▶ TASK DIRECTIONS
Render each line of the records below as a row of a Markdown table with the columns "Row" and "Line," omitting blank lines. Leave the pictures out of the table.

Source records
BEGIN

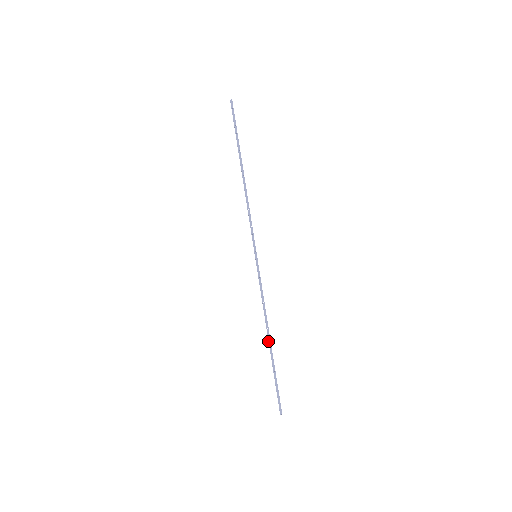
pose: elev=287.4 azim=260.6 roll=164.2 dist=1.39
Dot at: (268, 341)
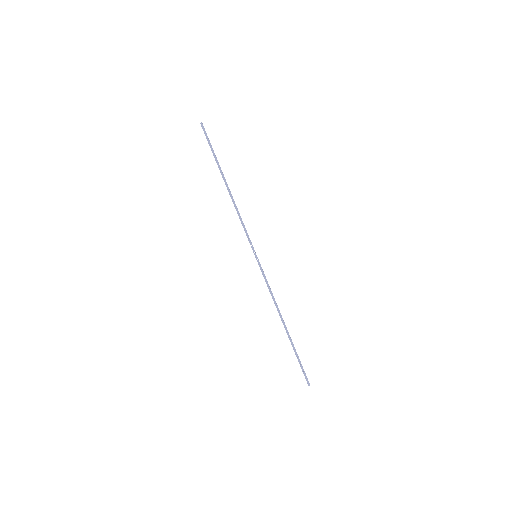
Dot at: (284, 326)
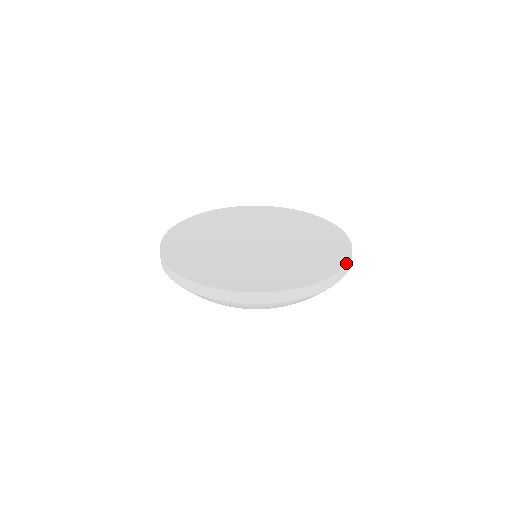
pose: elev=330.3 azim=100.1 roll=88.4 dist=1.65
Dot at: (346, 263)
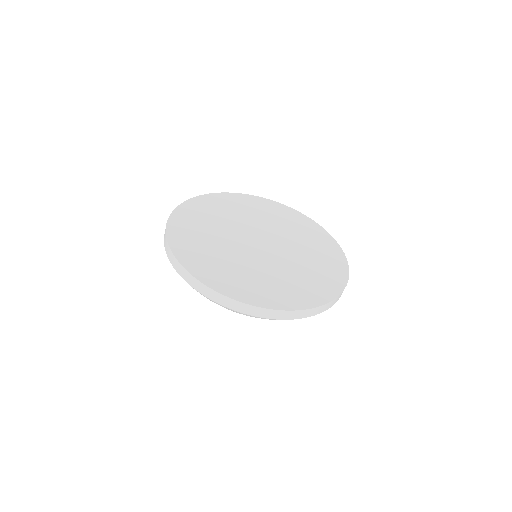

END

▶ THE RESULT
| Row | Line |
|---|---|
| 1 | pose: elev=287.4 azim=260.6 roll=164.2 dist=1.39 |
| 2 | Dot at: (268, 341) |
| 3 | Dot at: (284, 326) |
| 4 | pose: elev=330.3 azim=100.1 roll=88.4 dist=1.65 |
| 5 | Dot at: (346, 263) |